Average salaries for men across the media industry range from between £47,652 – £49,574 and for women £37,564 – £38,329, with the average pay rise for women being from 3.6 – 4.2 per cent while for men it was over 4.6 – 5.0 per cent.

Obviously, there are many factors to consider with the various surveys that are done, from the numbers of people completing the forms, to the seniority of level who filled them in, through to the dearth of women in senior roles across the industry, which also has a big impact.

From a recruitment perspective we do not hear or certainly notice a difference in gender on the salary front when we are being briefed on roles, which is good to hear. We recruit and retain for both agencies and clients in different roles across most sectors and I think a lot of the surveys have missed out the obvious fact that men don’t give birth.

The overall surveys normally miss out on things such as a difference in pay during maternity leave and then the flexible working hours that women have the option to come back to work on having an impact on overall salaries too.

People don’t necessarily get paid on worth and some people can go through their whole career without asking for a pay rise.

Give me a payrise/promotion

1. Line up the meeting by asking for a quick chat with your line manager/boss. In this meeting you should set your stall out for what you would like to discuss in a further meeting.

2. Prior to the meeting, send an email outlining what you would like to discuss, then at least they should have time to prepare and if you are worthy of that promotion you should have a clearer steer by the end of the meeting.

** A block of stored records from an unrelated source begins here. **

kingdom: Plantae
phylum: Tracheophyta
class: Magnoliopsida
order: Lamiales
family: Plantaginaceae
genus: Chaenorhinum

3. You should present a couple of projects that you have recently worked on, talking about what specifically you have done on each. For account handlers it’s key to talk up any involvement that you have had in winning clients, growing accounts and generally adding value, whereas for creatives it should be all about what you have contributed to produce that end product, so if your idea was used, say so.

4. Round the meeting up with a timeline and KPIs (key performance indicators) for the promotion or the pay rise. It sounds simple but if you don’t know what you want to get out of it you won’t get anywhere.